The Royal Marsden Hospital Manual of Clinical Nursing Procedures - Lisa Dougherty [50]
The Carers Act 1995 was implemented to support carers in a practical way by providing information, helping carers to remain at work and to care for themselves. Under the Act, carers are entitled to their own assessment and many support services can be provided, including respite, at no charge.
Throughout discharge planning, carers’ needs should be acknowledged. Carers may have different needs from patients and there may be conflicting opinions about how the patient’s care needs can be met.

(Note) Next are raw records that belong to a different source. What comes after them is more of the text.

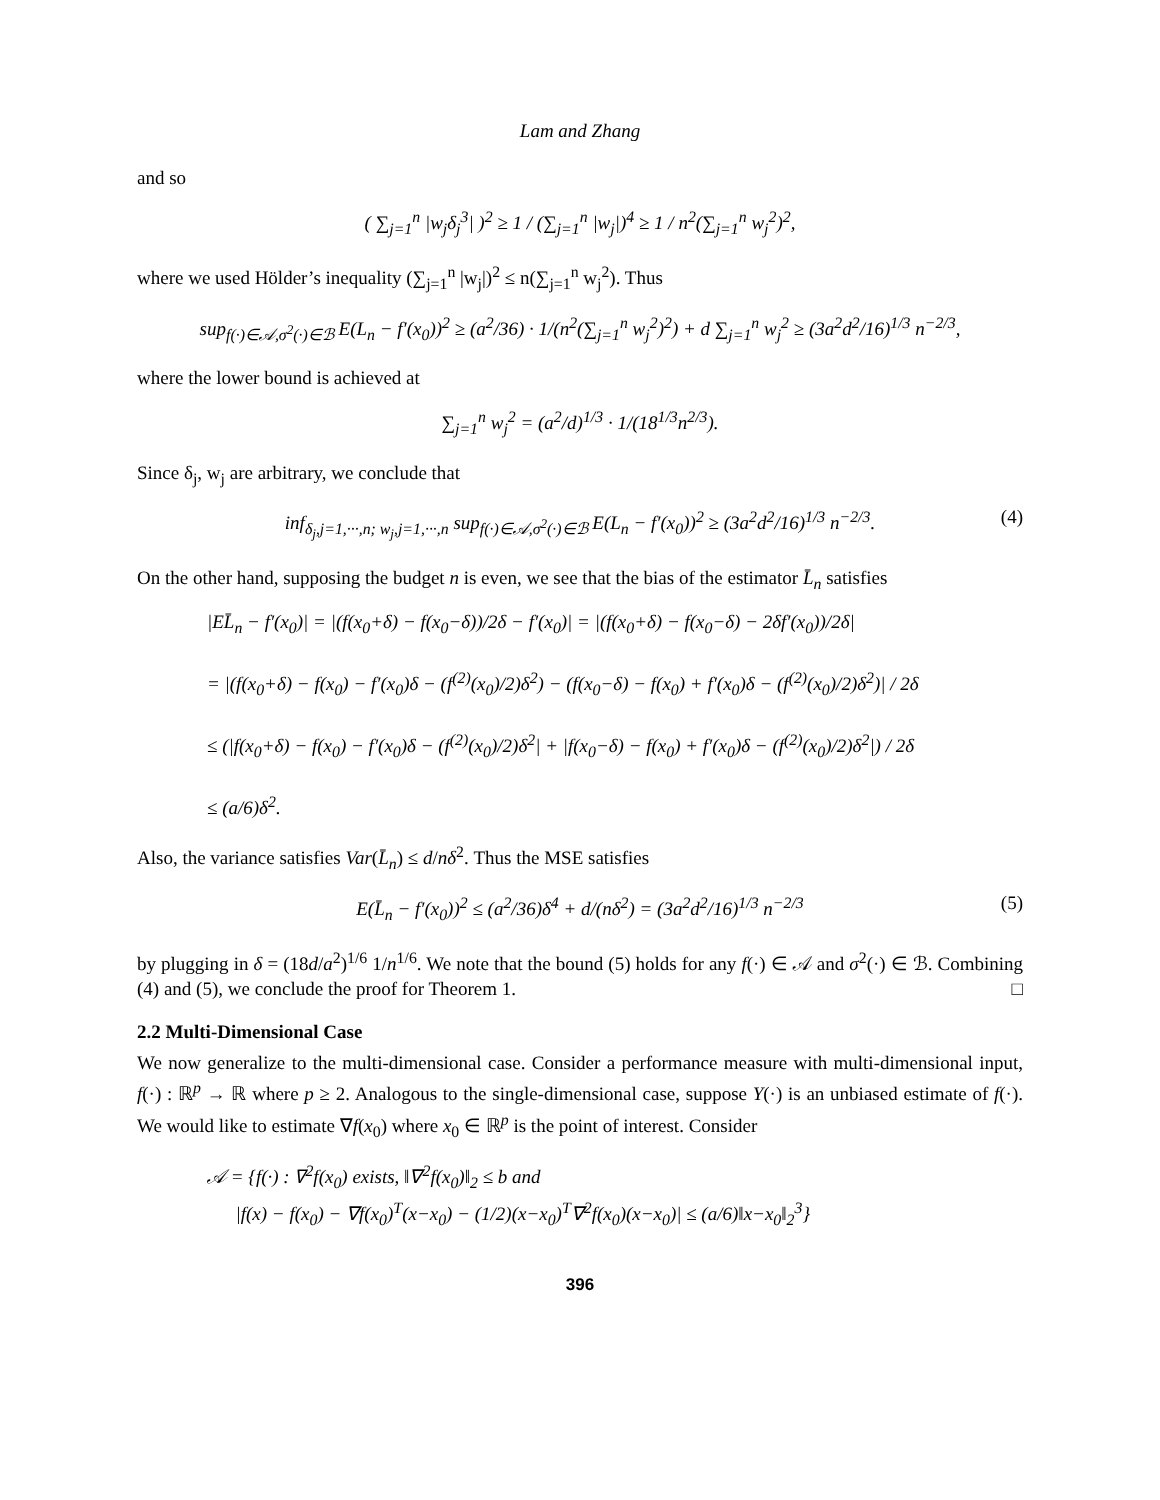Lam and Zhang
and so
( ∑<sub>j=1</sub><sup>n</sup> |w<sub>j</sub>δ<sub>j</sub><sup>3</sup>| )<sup>2</sup> ≥ 1 / (∑<sub>j=1</sub><sup>n</sup> |w<sub>j</sub>|)<sup>4</sup> ≥ 1 / n<sup>2</sup>(∑<sub>j=1</sub><sup>n</sup> w<sub>j</sub><sup>2</sup>)<sup>2</sup>,
where we used Hölder’s inequality (∑<sub>j=1</sub><sup>n</sup> |w<sub>j</sub>|)<sup>2</sup> ≤ n(∑<sub>j=1</sub><sup>n</sup> w<sub>j</sub><sup>2</sup>). Thus
sup<sub>f(·)∈𝒜,σ<sup>2</sup>(·)∈ℬ</sub> E(L<sub>n</sub> − f′(x<sub>0</sub>))<sup>2</sup> ≥ (a<sup>2</sup>/36) · 1/(n<sup>2</sup>(∑<sub>j=1</sub><sup>n</sup> w<sub>j</sub><sup>2</sup>)<sup>2</sup>) + d ∑<sub>j=1</sub><sup>n</sup> w<sub>j</sub><sup>2</sup> ≥ (3a<sup>2</sup>d<sup>2</sup>/16)<sup>1/3</sup> n<sup>−2/3</sup>,
where the lower bound is achieved at
∑<sub>j=1</sub><sup>n</sup> w<sub>j</sub><sup>2</sup> = (a<sup>2</sup>/d)<sup>1/3</sup> · 1/(18<sup>1/3</sup>n<sup>2/3</sup>).
Since δ<sub>j</sub>, w<sub>j</sub> are arbitrary, we conclude that
inf<sub>δ<sub>j</sub>,j=1,···,n; w<sub>j</sub>,j=1,···,n</sub> sup<sub>f(·)∈𝒜,σ<sup>2</sup>(·)∈ℬ</sub> E(L<sub>n</sub> − f′(x<sub>0</sub>))<sup>2</sup> ≥ (3a<sup>2</sup>d<sup>2</sup>/16)<sup>1/3</sup> n<sup>−2/3</sup>. (4)
On the other hand, supposing the budget n is even, we see that the bias of the estimator L̄<sub>n</sub> satisfies
|EL̄<sub>n</sub> − f′(x<sub>0</sub>)| = |(f(x<sub>0</sub>+δ) − f(x<sub>0</sub>−δ))/2δ − f′(x<sub>0</sub>)| = |(f(x<sub>0</sub>+δ) − f(x<sub>0</sub>−δ) − 2δf′(x<sub>0</sub>))/2δ|
= |(f(x<sub>0</sub>+δ) − f(x<sub>0</sub>) − f′(x<sub>0</sub>)δ − (f<sup>(2)</sup>(x<sub>0</sub>)/2)δ<sup>2</sup>) − (f(x<sub>0</sub>−δ) − f(x<sub>0</sub>) + f′(x<sub>0</sub>)δ − (f<sup>(2)</sup>(x<sub>0</sub>)/2)δ<sup>2</sup>)| / 2δ
≤ (|f(x<sub>0</sub>+δ) − f(x<sub>0</sub>) − f′(x<sub>0</sub>)δ − (f<sup>(2)</sup>(x<sub>0</sub>)/2)δ<sup>2</sup>| + |f(x<sub>0</sub>−δ) − f(x<sub>0</sub>) + f′(x<sub>0</sub>)δ − (f<sup>(2)</sup>(x<sub>0</sub>)/2)δ<sup>2</sup>|) / 2δ
≤ (a/6)δ<sup>2</sup>.
Also, the variance satisfies Var(L̄<sub>n</sub>) ≤ d/nδ<sup>2</sup>. Thus the MSE satisfies
E(L̄<sub>n</sub> − f′(x<sub>0</sub>))<sup>2</sup> ≤ (a<sup>2</sup>/36)δ<sup>4</sup> + d/(nδ<sup>2</sup>) = (3a<sup>2</sup>d<sup>2</sup>/16)<sup>1/3</sup> n<sup>−2/3</sup> (5)
by plugging in δ = (18d/a<sup>2</sup>)<sup>1/6</sup> 1/n<sup>1/6</sup>. We note that the bound (5) holds for any f(·) ∈ 𝒜 and σ<sup>2</sup>(·) ∈ ℬ. Combining (4) and (5), we conclude the proof for Theorem 1. □
2.2 Multi-Dimensional Case
We now generalize to the multi-dimensional case. Consider a performance measure with multi-dimensional input, f(·) : ℝ<sup>p</sup> → ℝ where p ≥ 2. Analogous to the single-dimensional case, suppose Y(·) is an unbiased estimate of f(·). We would like to estimate ∇f(x<sub>0</sub>) where x<sub>0</sub> ∈ ℝ<sup>p</sup> is the point of interest. Consider
𝒜 = {f(·) : ∇<sup>2</sup>f(x<sub>0</sub>) exists, ‖∇<sup>2</sup>f(x<sub>0</sub>)‖<sub>2</sub> ≤ b and
|f(x) − f(x<sub>0</sub>) − ∇f(x<sub>0</sub>)<sup>T</sup>(x−x<sub>0</sub>) − (1/2)(x−x<sub>0</sub>)<sup>T</sup>∇<sup>2</sup>f(x<sub>0</sub>)(x−x<sub>0</sub>)| ≤ (a/6)‖x−x<sub>0</sub>‖<sub>2</sub><sup>3</sup>}
396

It is not uncommon for patients to report that their informal carer is willing to provide all care but the carer is not in agreement with this. Healthcare professionals should allow carers sufficient time, provide appropriate information to enable them to make decisions, provide written information on the discharge plan and ensure adequate support is in place before discharge (Hill and Macgregor 2001). This will promote a successful and seamless transfer from hospital to home.
Communication and discharge planning
Effective, safe discharge planning needs to be patient and carer focused. Therefore it is dependent on a multidisciplinary approach and the sharing of good practice (Ashby and Mendelson 2009, Martin 2001). There is consistent evidence to suggest that best practice in hospital discharge involves multidisciplinary teamwork throughout the process (Borill et al. 2001). The multidisciplinary approach, where all staff have a clear understanding of their roles and responsibilities, will also help to prevent inappropriate readmissions and delayed discharges (Stewart 2000). This approach also promotes the highest possible level of independence for the patient, their partner and family by encouraging appropriate self-care activities.
Ineffective discharge planning has been shown to have detrimental effects on a patient’s psychological and physical well-being and their illness experience (Cook 2001, Kissane 2004). Planning care, providing adequate information and involving patients, families and healthcare professionals will keep disruption to a minimum. Poor discharge planning can also result in patients remaining in hospital for longer than is necessary (Wells et al. 2002).
To achieve the best quality of life for patients and carers, there needs to be good co-ordination in terms of care planning and delivery of that care over time (Speck 1992). Discharge co-ordinators are generally health or social care professionals who have both hospital and community experience. Their role is to advise on and help with planning the care patients may need when leaving hospital, particularly when the nursing and care needs are complex. McKenna et al. (2000) cite poor communication between hospital and community. Discharge processes (DH 2004a) endorse the value of co-ordination in a climate of shorter hospital stays and timely patient discharge.
For complex discharges, it is helpful if a key worker, for example the discharge co-ordinator, is appointed to manage the discharge and, where appropriate, for family meetings/case conferences to take place and include the patient/carer, multidisciplinary team and PHCT and representatives (Health Services Accreditation 1996, Salter 1996). Additionally, a guide to planning a complex discharge (Box 2.14) can highlight the communication required by the multidisciplinary team.